Fox News' Neil Cavuto trotted out well-worn falsehoods about the successful auto rescue, casting doubt on claims made by Ford CEO Alan Mulally on Cavuto's own show a year earlier.

On September 20, President Obama delivered a speech on the economy at a Ford Motors plant in Liberty, Missouri. During the speech, he noted that while Ford did not accept a bailout in the wake of the financial crisis, if General Motors (GM) and Chrysler had not accepted federal funds, it “would have had a profound impact on Ford.”

Discussing the president's speech on Fox News' Your World, host Neil Cavuto was joined by Fox Business contributor Charles Payne and Wall Street Journal editorial board member Stephen Moore. Cavuto criticized the President's remarks about Ford being affected by GM and Chrysler's decision to accept federal funds. Cavuto acknowledged that Obama's remarks were similar to Mulally's, who credited the auto rescue for preserving the  industry, but dismissed the statement, asking “how do you know that? It was my question then, it remains my question now.”

While Cavuto cast doubt over whether or not Ford would have gone under, the fact that Ford would have been imperiled by the disintegration of the other “Big Three” automakers is not only well-established, Cavuto was told as much by Mr. Mulally himself on an edition of Your World taped one year previously

During their interview, Mulally stated, “if GM and Chrysler, who were completely bankrupt, went into free fall they could have taken down the industry and the U.S. economy from a recession into a depression.” He went on to state that all of the remaining automakers “would have been in real trouble.”

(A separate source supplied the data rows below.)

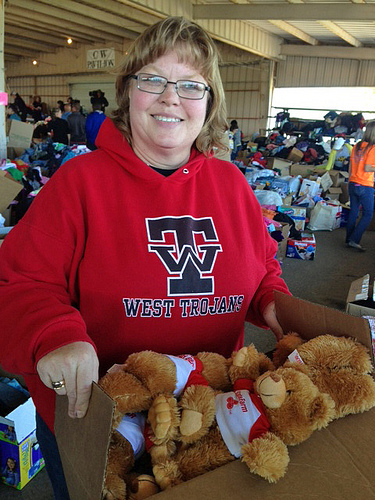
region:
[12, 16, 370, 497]
A woman holding a box of teddy bears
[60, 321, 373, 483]
A box of teddy bears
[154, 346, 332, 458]
Teddy bears with red and white shirts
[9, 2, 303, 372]
A woman wearing a red sweatshirt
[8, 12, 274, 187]
A woman wearing glasses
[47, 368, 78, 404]
A woman wearing a ring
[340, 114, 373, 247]
A girl wearing an orange shirt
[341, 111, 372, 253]
A girl wearing blue jeans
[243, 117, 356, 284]
Bags and boxes of stuff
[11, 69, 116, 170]
People in the background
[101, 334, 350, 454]
Teddy bears in a box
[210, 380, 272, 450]
The bears are wearing State Farm shirts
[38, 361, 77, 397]
The woman has a ring on her right hand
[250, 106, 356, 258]
Tons of boxes and bags full of stuff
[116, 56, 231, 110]
The woman is wearing glasses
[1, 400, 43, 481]
An empty toy box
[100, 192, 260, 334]
West Trojans sweatshirt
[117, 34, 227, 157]
The woman is smiling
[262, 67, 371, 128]
The door is open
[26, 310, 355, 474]
The woman is holding the box of bears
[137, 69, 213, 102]
Glasses on a lady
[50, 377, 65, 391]
Ring on her finger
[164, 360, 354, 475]
Bear with tshirt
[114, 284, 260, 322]
West Trojans sweatshirt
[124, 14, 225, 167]
Lady with blond hair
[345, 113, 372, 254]
Lady with orange shirt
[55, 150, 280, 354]
Red West Trojans sweatshirt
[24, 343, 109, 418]
Lady's hand with ring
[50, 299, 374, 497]
Box of bears with State Farm shirts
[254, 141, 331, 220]
Boxes of clothes and toys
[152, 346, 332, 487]
a brown plush teddy bear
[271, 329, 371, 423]
a brown plush teddy bear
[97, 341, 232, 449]
a brown plush teddy bear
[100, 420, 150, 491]
a brown plush teddy bear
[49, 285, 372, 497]
a cardboard box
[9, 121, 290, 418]
a red college sweat shirt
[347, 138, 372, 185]
a neon orange t-shirt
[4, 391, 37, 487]
a yellow and blue cardboard box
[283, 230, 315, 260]
a large cardboard box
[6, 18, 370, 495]
a woman holding a box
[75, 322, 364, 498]
bunch of brown teddy bears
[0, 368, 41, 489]
empty box on counter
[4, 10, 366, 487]
woman holding a box of teddy bears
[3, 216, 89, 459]
woman wearing a gold ring on left hand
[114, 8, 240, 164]
woman wearing glasses and smiling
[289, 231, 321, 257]
red and blue box on floor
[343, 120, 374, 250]
person wearing an orange top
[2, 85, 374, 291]
lots of toys and gifts on floor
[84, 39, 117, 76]
white and black sign hanging on wall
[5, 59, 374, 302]
many people looking at packages on floor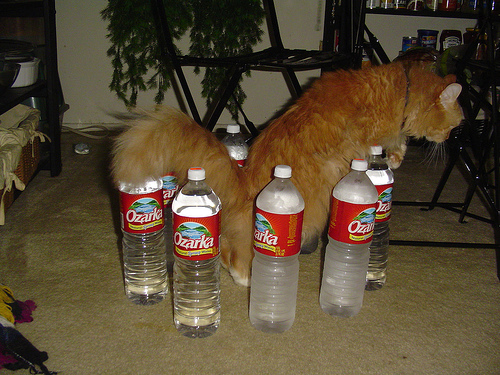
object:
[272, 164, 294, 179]
top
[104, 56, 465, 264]
cat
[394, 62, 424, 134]
neck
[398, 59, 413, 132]
collar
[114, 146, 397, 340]
bottles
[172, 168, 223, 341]
bottle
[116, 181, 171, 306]
bottle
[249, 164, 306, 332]
bottle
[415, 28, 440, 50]
container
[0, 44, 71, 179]
cookware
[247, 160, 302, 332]
water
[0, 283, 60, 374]
clothing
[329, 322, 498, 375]
carpet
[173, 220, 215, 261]
company name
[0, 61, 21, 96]
bowls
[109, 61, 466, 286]
cat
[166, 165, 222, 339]
bottles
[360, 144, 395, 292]
bottle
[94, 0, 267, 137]
plant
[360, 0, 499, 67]
can goods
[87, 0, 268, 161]
plant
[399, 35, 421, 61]
food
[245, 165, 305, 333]
bottle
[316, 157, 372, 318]
bottle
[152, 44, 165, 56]
leaf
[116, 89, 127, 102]
leaf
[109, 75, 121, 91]
leaf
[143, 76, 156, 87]
leaf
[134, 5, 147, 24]
leaf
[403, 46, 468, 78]
breadcrumb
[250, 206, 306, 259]
labels.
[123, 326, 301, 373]
floor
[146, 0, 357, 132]
chair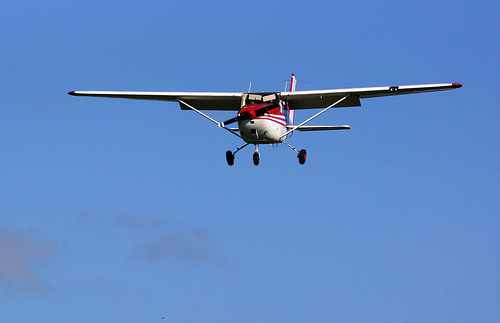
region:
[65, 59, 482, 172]
airplane flying in the sky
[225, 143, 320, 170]
landing gear with 3 wheels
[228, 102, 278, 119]
black propeller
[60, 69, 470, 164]
red, white, and blue airplane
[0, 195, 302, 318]
dark clouds in the sky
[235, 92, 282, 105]
two windows of an airplane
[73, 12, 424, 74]
clear, blue sky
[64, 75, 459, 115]
silver airplane wings with red distal ends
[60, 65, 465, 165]
flying, small engine airplane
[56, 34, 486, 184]
airplane flying in clear skies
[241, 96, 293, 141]
two red stripes on white plane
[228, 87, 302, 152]
red and white plane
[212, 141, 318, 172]
three black wheels of plane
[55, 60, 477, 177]
airplane with two wings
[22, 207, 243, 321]
grey wispy clouds in sky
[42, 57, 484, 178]
airplane in the air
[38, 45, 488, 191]
plane flying in the air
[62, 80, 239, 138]
white wing of a plane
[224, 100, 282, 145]
red nose of a plane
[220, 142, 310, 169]
three black tires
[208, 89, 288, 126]
the propellor on the plane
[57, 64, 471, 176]
the plane is in the sky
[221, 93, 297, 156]
the nose is red and silver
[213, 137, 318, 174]
3 wheels are for landing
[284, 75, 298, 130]
the tail is silver and red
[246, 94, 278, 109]
the pilots window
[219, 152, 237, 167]
the wheel is black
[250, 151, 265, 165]
this tire is in the middle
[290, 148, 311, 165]
this tire is on the side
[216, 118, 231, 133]
white stripes are at the edge of the propeller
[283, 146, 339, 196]
Plane has black wheel.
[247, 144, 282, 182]
Plane has black wheel.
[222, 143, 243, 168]
Plane has black wheel.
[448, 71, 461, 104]
Red tip on wing.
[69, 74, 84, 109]
Red tip on wing.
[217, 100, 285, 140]
Black propeller on front of plane.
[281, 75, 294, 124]
Red strip on tail of plane.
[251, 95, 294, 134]
Red stripes around mid section of plane.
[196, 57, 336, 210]
Plane is mostly white in color.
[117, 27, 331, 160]
Plane is flying in the sky.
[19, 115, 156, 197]
this is the sky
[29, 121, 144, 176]
the sky is blue in color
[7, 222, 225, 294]
the sky is full of clouds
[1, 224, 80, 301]
the clouds are white in color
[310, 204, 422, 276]
the sky is clear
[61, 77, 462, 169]
this is an airplane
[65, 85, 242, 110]
this is a wing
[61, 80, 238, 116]
the wing is long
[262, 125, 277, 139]
the airplane is white in color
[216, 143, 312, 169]
these are some wheels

In addition to downplaying the necessity of the auto rescue, the panelists hypothesized that private capital could have been raised to shore up teetering automakers. This opinion, voiced by Charles Payne stating, “I honestly believe that the private sector would have stepped up and funded General Motors the way that bankruptcies have been funded in the past,” also does not comport with the facts.

When the auto rescues were first designed in late-2008 the financial industry was in the midst of a free fall of its own, which Fox has also recently downplayed. There was very little private capital available in the United States for any large-scale bankruptcy and American automakers, unlike the subsidiaries of Toyota, Honda, and other auto transplants, could not draw credit from foreign governments or headquarters.

The auto bailouts, which were initially extremely unpopular, are now widely lauded as successful government responses to the myriad crises facing the economy in 2008 and 2009. Despite Fox's attempts to undermine the administration's handling of the auto industry, the rescues are popular in areas heavily reliant on the auto-industry and often credited for swinging key states toward Obama in the 2012 Election.